Additional Information and Where to Find It

This communication does not constitute an offer to sell or the solicitation of an offer to buy any securities or a solicitation of any proxy, vote or approval, nor shall there be any sale of securities in any jurisdiction in which such offer, solicitation or sale would be unlawful prior to registration or qualification under the securities laws of any such jurisdiction. In connection with the proposed merger, Monarch Energy will file a Registration Statement on Form S-4, that includes a joint proxy statement of Great Plains Energy and Westar Energy, which also constitutes a prospectus of Monarch Energy. WE URGE INVESTORS TO READ THE REGISTRATION STATEMENT AND JOINT PROXY STATEMENT/PROSPECTUS AND OTHER DOCUMENTS FILED BY MONARCH ENERGY, GREAT PLAINS ENERGY AND WESTAR ENERGY WITH THE SEC CAREFULLY WHEN THEY BECOME AVAILABLE BECAUSE THEY WILL CONTAIN IMPORTANT INFORMATION ABOUT GREAT PLAINS ENERGY, WESTAR ENERGY, MONARCH ENERGY AND THE PROPOSED MERGER.

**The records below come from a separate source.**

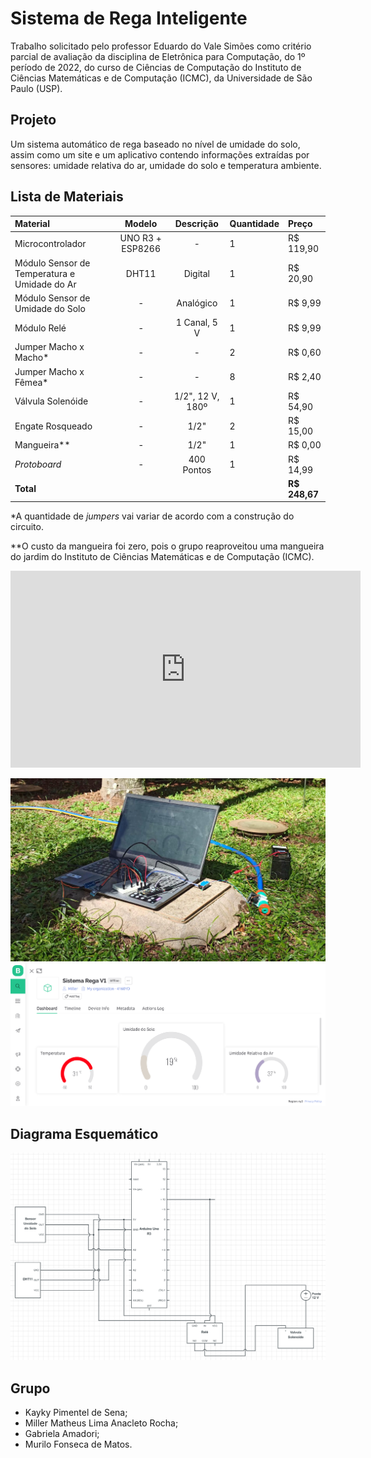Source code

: # **Sistema de Rega Inteligente**

Trabalho solicitado pelo professor Eduardo do Vale Simões como critério parcial de avaliação da disciplina de Eletrônica para Computação, do 1º período de 2022, do curso de Ciências de Computação do Instituto de Ciências Matemáticas e de Computação (ICMC), da Universidade de São Paulo (USP).

## **Projeto**

Um sistema automático de rega baseado no nível de umidade do solo, assim como um site e um aplicativo contendo informações extraídas por sensores: umidade relativa do ar, umidade do solo e temperatura ambiente.

## **Lista de Materiais**
|Material|Modelo|Descrição|Quantidade|Preço|
|:-------------|:-------------:|:-----:|:-----|:-----|
|Microcontrolador|UNO R3 + ESP8266|-|1|R$ 119,90|
|Módulo Sensor de Temperatura e Umidade do Ar|DHT11|Digital|1|R$ 20,90|
|Módulo Sensor de Umidade do Solo|-|Analógico|1|R$ 9,99|
|Módulo Relé|-|1 Canal, 5 V|1|R$ 9,99|
|Jumper Macho x Macho*|-|-|2|R$ 0,60|
|Jumper Macho x Fêmea*|-|-|8|R$ 2,40|
|Válvula Solenóide|-|1/2", 12 V, 180º|1|R$ 54,90|
|Engate Rosqueado|-|1/2"|2|R$ 15,00|
|Mangueira**|-|1/2"|1|R$ 0,00|
|*Protoboard*|-|400 Pontos|1|R$ 14,99|
|**Total**||||**R$ 248,67**|

*A quantidade de *jumpers* vai variar de acordo com a construção do circuito.

**O custo da mangueira foi zero, pois o grupo reaproveitou uma mangueira do jardim do Instituto de Ciências Matemáticas e de Computação (ICMC).
<p align = "center">
  <iframe width="560" height="315" src="https://www.youtube.com/embed/MQpC46KNnUE" title="YouTube video player" frameborder="0" allow="accelerometer; autoplay;    clipboard-write; encrypted-media; gyroscope; picture-in-picture" allowfullscreen></iframe>
</p>
  
![](Imagens/1.jpeg)
![](Imagens/Blynk.png)

## **Diagrama Esquemático**

![](Imagens/Conex%C3%B5es.png)

## **Grupo**
* Kayky Pimentel de Sena;
* Miller Matheus Lima Anacleto Rocha;
* Gabriela Amadori;
* Murilo Fonseca de Matos.
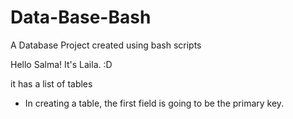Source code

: # Data-Base-Bash

A Database Project created using bash scripts

Hello Salma! It's Laila. :D

it has a list of tables 
- In creating a table, the first field is going to be the primary key.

Investors will be able to obtain free copies of the registration statement and joint proxy statement/prospectus when available and other documents filed by Monarch Energy, Great Plains Energy and Westar Energy with the SEC at http://www.sec.gov, the SEC’s website, or free of charge from Great Plains Energy’s website (http://www.greatplainsenergy.com) under the tab, “Investor Relations” and then under the heading “SEC Filings.” These documents are also available free of charge from Westar Energy’s website (http://www.westarenergy.com/) under the tab “Investors” and then under the heading “SEC Filings.”

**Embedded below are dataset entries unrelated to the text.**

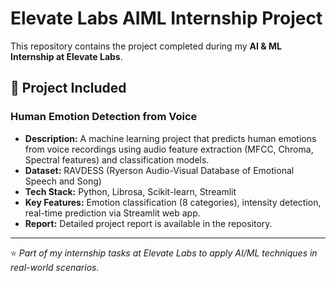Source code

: # Elevate Labs AIML Internship Project

This repository contains the project completed during my **AI & ML Internship at Elevate Labs**.  

## 📌 Project Included
### **Human Emotion Detection from Voice**
- **Description:** A machine learning project that predicts human emotions from voice recordings using audio feature extraction (MFCC, Chroma, Spectral features) and classification models.
- **Dataset:** RAVDESS (Ryerson Audio-Visual Database of Emotional Speech and Song)
- **Tech Stack:** Python, Librosa, Scikit-learn, Streamlit
- **Key Features:** Emotion classification (8 categories), intensity detection, real-time prediction via Streamlit web app.
- **Report:** Detailed project report is available in the repository.

---

⭐ *Part of my internship tasks at Elevate Labs to apply AI/ML techniques in real-world scenarios.*

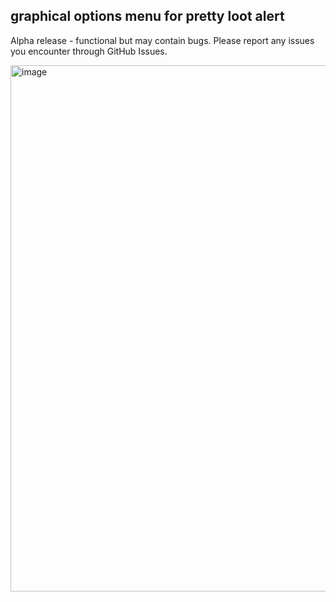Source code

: ## graphical options menu for pretty loot alert

Alpha release - functional but may contain bugs. Please report any issues you encounter through GitHub Issues.


<img width="1004" height="842" alt="image" src="https://github.com/user-attachments/assets/e411a249-5e24-46d4-9618-d29224dd162a" />
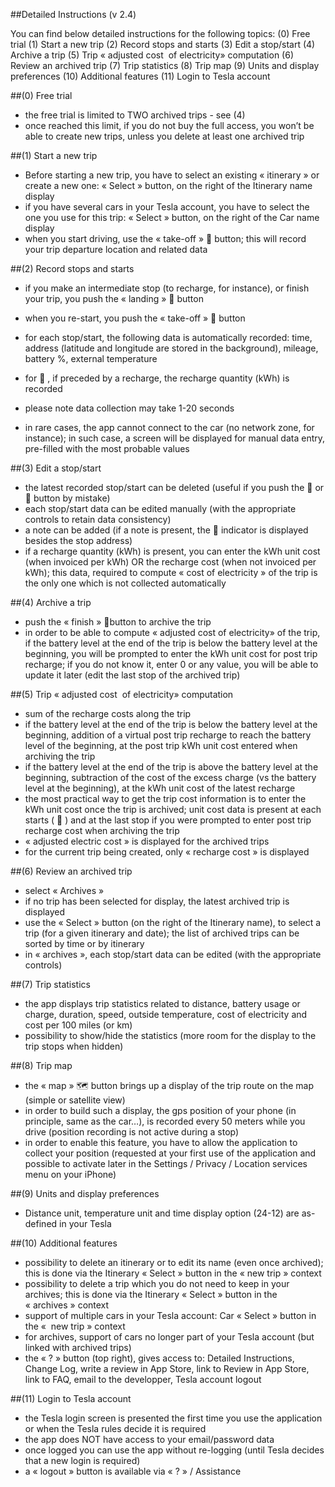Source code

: ##Detailed Instructions (v 2.4)

You can find below detailed instructions for the following topics:
(0) Free trial
(1) Start a new trip
(2) Record stops and starts
(3) Edit a stop/start
(4) Archive a trip
(5) Trip « adjusted cost  of electricity» computation
(6) Review an archived trip
(7) Trip statistics
(8) Trip map
(9) Units and display preferences
(10) Additional features
(11) Login to Tesla account

##(0) Free trial

- the free trial is limited to TWO archived trips - see (4)
- once reached this limit, if you do not buy the full access, you won’t be able to create new trips, unless you delete at least one archived trip

##(1) Start a new trip

- Before starting a new trip, you have to select an existing « itinerary » or create a new one: « Select » button, on the right of the Itinerary name display
- if you have several cars in your Tesla account, you have to select the one you use for this trip:  « Select » button, on the right of the Car name display
- when you start driving, use the « take-off » 🛫 button; this will record your trip departure location and related data

##(2) Record stops and starts

- if you make an intermediate stop (to recharge, for instance), or finish your trip, you push the « landing » 🛬 button
- when you re-start, you push the « take-off » 🛫 button

- for each stop/start, the following data is automatically recorded: time, address (latitude and longitude are stored in the background), mileage, battery %, external temperature
- for 🛫 , if preceded by a recharge, the recharge quantity (kWh) is recorded
- please note data collection may take 1-20 seconds 
- in rare cases, the app cannot connect to the car (no network zone, for instance); in such case, a screen will be displayed for manual data entry, pre-filled with the most probable values 

##(3) Edit a stop/start

- the latest recorded stop/start can be deleted (useful if you push the 🛬 or 🛫 button by mistake)
- each stop/start data can be edited manually (with the appropriate controls to retain data consistency)
- a note can be added (if a note is present, the 📝 indicator is displayed besides the stop address)
- if a recharge quantity (kWh) is present, you can enter the kWh unit cost (when invoiced per kWh) OR the recharge cost (when not invoiced  per kWh); this data, required to compute « cost of electricity » of the trip is the only one which is not collected automatically

##(4) Archive a trip

- push the « finish » 🏁button to archive the trip
- in order to be able to compute « adjusted cost of electricity» of the trip, if the battery level at the end of the trip is below the battery level at the beginning, you will be prompted to enter the kWh unit cost for post trip recharge; if you do not know it, enter 0 or any value, you will be able to update it later (edit the last stop of the archived trip)

##(5) Trip « adjusted cost  of electricity» computation

- sum of the recharge costs along the trip
- if the battery level at the end of the trip is below the battery level at the beginning, addition of a virtual post trip recharge to reach the battery level of the beginning, at the post trip kWh unit cost entered when archiving the trip
- if the battery level at the end of the trip is above the battery level at the beginning, subtraction of the cost of the excess charge (vs the battery level at the beginning), at the kWh unit cost of the latest recharge
- the most practical way to get the trip cost information is to enter the kWh unit cost once the trip is archived; unit cost data is present at each starts ( 🛫 ) and at the last stop if you were prompted to enter post trip recharge cost when archiving the trip
- « adjusted electric cost » is displayed for the archived trips
- for the current trip being created, only « recharge cost » is displayed

##(6) Review an archived trip

- select « Archives »
- if no trip has been selected for display, the latest archived trip is displayed
- use the « Select » button (on the right of the Itinerary name), to select a trip (for a given itinerary and date); the list of archived trips can be sorted by time or by itinerary 
- in « archives », each stop/start data can be edited (with the appropriate controls)

##(7) Trip statistics

- the app displays trip statistics related to distance, battery usage or charge, duration, speed, outside temperature, cost of electricity and cost per 100 miles (or km)
- possibility to show/hide the statistics (more room for the display to the trip stops when hidden)

##(8) Trip map

- the « map » 🗺 button brings up a display of the trip route on the map (simple or satellite view)
- in order to build such a display, the gps position of your phone (in principle, same as the car…), is recorded every 50 meters while you drive (position recording is not active during a stop)
- in order to enable this feature, you have to allow the application to collect your position (requested at your first use of the application and possible to activate later in the Settings / Privacy / Location services menu on your iPhone)

##(9) Units and display preferences

- Distance unit, temperature unit and time display option (24-12) are as-defined in your Tesla

##(10) Additional features

- possibility to delete an itinerary or to edit its name (even once archived); this is done via the Itinerary « Select » button in the « new trip » context
- possibility to delete a trip which you do not need to keep in your archives; this is done via the Itinerary « Select » button in the « archives » context
- support of multiple cars in your Tesla account: Car « Select » button in the «  new trip » context
- for archives, support of cars no longer part of your Tesla account (but linked with archived trips)
- the « ? » button (top right), gives access to: Detailed Instructions, Change Log, write a review in App Store, link to Review in App Store, link to FAQ, email to the developper, Tesla account logout


##(11) Login to Tesla account

- the Tesla login screen is presented the first time you use the application or when the Tesla rules decide it is required 
- the app does NOT have access to your email/password data
- once logged you can use the app without re-logging (until Tesla decides that a new login is required)
- a « logout » button is available via « ? » / Assistance


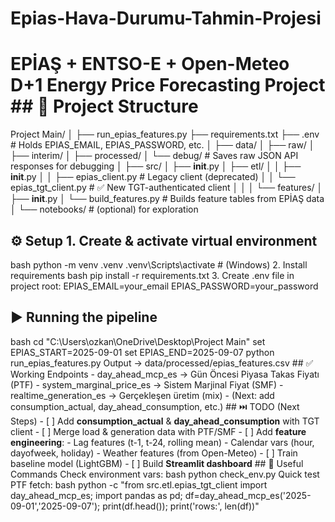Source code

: # Epias-Hava-Durumu-Tahmin-Projesi

# EPİAŞ + ENTSO-E + Open-Meteo D+1 Energy Price Forecasting Project ## 📁 Project Structure
Project Main/
│
├── run_epias_features.py
├── requirements.txt
├── .env                # Holds EPIAS_EMAIL, EPIAS_PASSWORD, etc.
│
├── data/
│   ├── raw/
│   ├── interim/
│   ├── processed/
│   └── debug/          # Saves raw JSON API responses for debugging
│
├── src/
│   ├── __init__.py
│   ├── etl/
│   │   ├── __init__.py
│   │   ├── epias_client.py        # Legacy client (deprecated)
│   │   └── epias_tgt_client.py    # ✅ New TGT-authenticated client
│   │
│   └── features/
│       ├── __init__.py
│       └── build_features.py      # Builds feature tables from EPİAŞ data
│
└── notebooks/           # (optional) for exploration
## ⚙️ Setup 1. Create & activate virtual environment
bash
   python -m venv .venv
   .venv\Scripts\activate   # (Windows)
2. Install requirements
bash
   pip install -r requirements.txt
3. Create .env file in project root:
EPIAS_EMAIL=your_email
   EPIAS_PASSWORD=your_password
## ▶️ Running the pipeline
bash
cd "C:\Users\ozkan\OneDrive\Desktop\Project Main"
set EPIAS_START=2025-09-01
set EPIAS_END=2025-09-07
python run_epias_features.py
Output → data/processed/epias_features.csv ## ✅ Working Endpoints - day_ahead_mcp_es → Gün Öncesi Piyasa Takas Fiyatı (PTF) - system_marginal_price_es → Sistem Marjinal Fiyat (SMF) - realtime_generation_es → Gerçekleşen üretim (mix) - (Next: add consumption_actual, day_ahead_consumption, etc.) ## ⏭️ TODO (Next Steps) - [ ] Add **consumption_actual** & **day_ahead_consumption** with TGT client - [ ] Merge load & generation data with PTF/SMF - [ ] Add **feature engineering**: - Lag features (t-1, t-24, rolling mean) - Calendar vars (hour, dayofweek, holiday) - Weather features (from Open-Meteo) - [ ] Train baseline model (LightGBM) - [ ] Build **Streamlit dashboard** ## 🔑 Useful Commands Check environment vars:
bash
python check_env.py
Quick test PTF fetch:
bash
python -c "from src.etl.epias_tgt_client import day_ahead_mcp_es; import pandas as pd; df=day_ahead_mcp_es('2025-09-01','2025-09-07'); print(df.head()); print('rows:', len(df))"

Participants in Proxy Solicitation

Great Plains Energy, Westar Energy and their respective directors and certain of their executive officers and employees may be deemed, under SEC rules, to be participants in the solicitation of proxies from Great Plains Energy’s and Westar Energy’s shareholders with respect to the proposed merger. Information regarding the officers and directors of Great Plains Energy is included in its definitive proxy statement for its 2017 annual meeting filed with SEC on March 23, 2017. Information regarding the officers and directors of Westar Energy is included in an amendment to its Annual Report on Form 10-K for the fiscal year ended December 31, 2016, filed with the SEC on April 28, 2017. Additional information regarding the identity of potential participants, and their direct or indirect interests, by securities, holdings or otherwise, will be set forth in the registration statement and joint proxy statement/prospectus and other materials filed with SEC in connection with the proposed merger. Free copies of these documents may be obtained as described in the paragraphs above.